### Set task A
Answer these questions using the text on Islam in Zimbabwe:
(i) What share of Zimbabwe's population is Muslim?
(ii) About how many Muslims are estimated to live in Zimbabwe?
(iii) Which tribe from Malawi is named among the Muslim migrants?

### Source document
/---

Zimbabwe is an African country, with adherents of Islam being a small minority. Due to the secular nature of Zimbabwe's constitution, Muslims are free to proselytize and build places of worship in the country. Islam is the religion of less than 1 percent of the population of Zimbabwe.

Demographics
Estimates on the number of Muslims in Zimbabwe are around 120,000. The Muslim community consists primarily of South Asian immigrants (Indian and Pakistani), a small but growing number of indigenous Zimbabweans, and migrants from other African countries such as the Yao tribe of neighbouring Malawi. There are mosques located in nearly all of the larger towns. As a result of outreach efforts in rural areas, some chiefs and headmen have reportedly converted from Christianity to Islam.

\---

### Set task B
Present the specimen rows as a Markdown table with the columns No. and Line, from the line with "state / province: Veracruz" up to and including the line with "state / province: Nevada". Number each line and omit blank lines.

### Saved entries
/---

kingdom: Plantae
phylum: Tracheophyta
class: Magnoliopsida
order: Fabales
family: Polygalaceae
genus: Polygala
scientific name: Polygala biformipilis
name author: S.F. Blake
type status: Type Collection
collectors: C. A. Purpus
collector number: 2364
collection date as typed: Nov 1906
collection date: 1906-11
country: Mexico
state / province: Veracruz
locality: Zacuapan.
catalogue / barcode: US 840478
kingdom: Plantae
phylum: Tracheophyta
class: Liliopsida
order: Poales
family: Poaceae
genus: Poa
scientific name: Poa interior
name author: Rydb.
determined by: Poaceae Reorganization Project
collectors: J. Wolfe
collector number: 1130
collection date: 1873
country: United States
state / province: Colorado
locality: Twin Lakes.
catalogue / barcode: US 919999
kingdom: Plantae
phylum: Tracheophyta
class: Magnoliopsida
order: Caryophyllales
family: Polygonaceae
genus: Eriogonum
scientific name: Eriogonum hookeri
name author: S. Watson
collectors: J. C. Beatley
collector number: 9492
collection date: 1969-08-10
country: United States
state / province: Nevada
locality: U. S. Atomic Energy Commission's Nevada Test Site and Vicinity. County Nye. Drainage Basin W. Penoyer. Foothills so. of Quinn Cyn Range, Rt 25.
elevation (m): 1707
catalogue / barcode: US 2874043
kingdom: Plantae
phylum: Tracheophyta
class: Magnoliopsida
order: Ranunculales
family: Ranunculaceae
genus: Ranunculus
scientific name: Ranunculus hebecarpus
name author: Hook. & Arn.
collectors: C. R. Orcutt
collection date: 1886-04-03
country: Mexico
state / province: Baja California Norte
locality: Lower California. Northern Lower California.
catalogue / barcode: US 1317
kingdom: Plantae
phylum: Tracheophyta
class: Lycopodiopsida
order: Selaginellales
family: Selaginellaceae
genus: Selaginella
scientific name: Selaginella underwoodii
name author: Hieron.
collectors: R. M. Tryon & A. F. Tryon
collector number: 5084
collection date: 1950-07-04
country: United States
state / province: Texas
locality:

\---

### Result A
(i) Less than 1 percent.
(ii) Around 120,000.
(iii) The Yao tribe.

### Result B
| No. | Line |
|---|---|
| 1 | state / province: Veracruz |
| 2 | locality: Zacuapan. |
| 3 | catalogue / barcode: US 840478 |
| 4 | kingdom: Plantae |
| 5 | phylum: Tracheophyta |
| 6 | class: Liliopsida |
| 7 | order: Poales |
| 8 | family: Poaceae |
| 9 | genus: Poa |
| 10 | scientific name: Poa interior |
| 11 | name author: Rydb. |
| 12 | determined by: Poaceae Reorganization Project |
| 13 | collectors: J. Wolfe |
| 14 | collector number: 1130 |
| 15 | collection date: 1873 |
| 16 | country: United States |
| 17 | state / province: Colorado |
| 18 | locality: Twin Lakes. |
| 19 | catalogue / barcode: US 919999 |
| 20 | kingdom: Plantae |
| 21 | phylum: Tracheophyta |
| 22 | class: Magnoliopsida |
| 23 | order: Caryophyllales |
| 24 | family: Polygonaceae |
| 25 | genus: Eriogonum |
| 26 | scientific name: Eriogonum hookeri |
| 27 | name author: S. Watson |
| 28 | collectors: J. C. Beatley |
| 29 | collector number: 9492 |
| 30 | collection date: 1969-08-10 |
| 31 | country: United States |
| 32 | state / province: Nevada |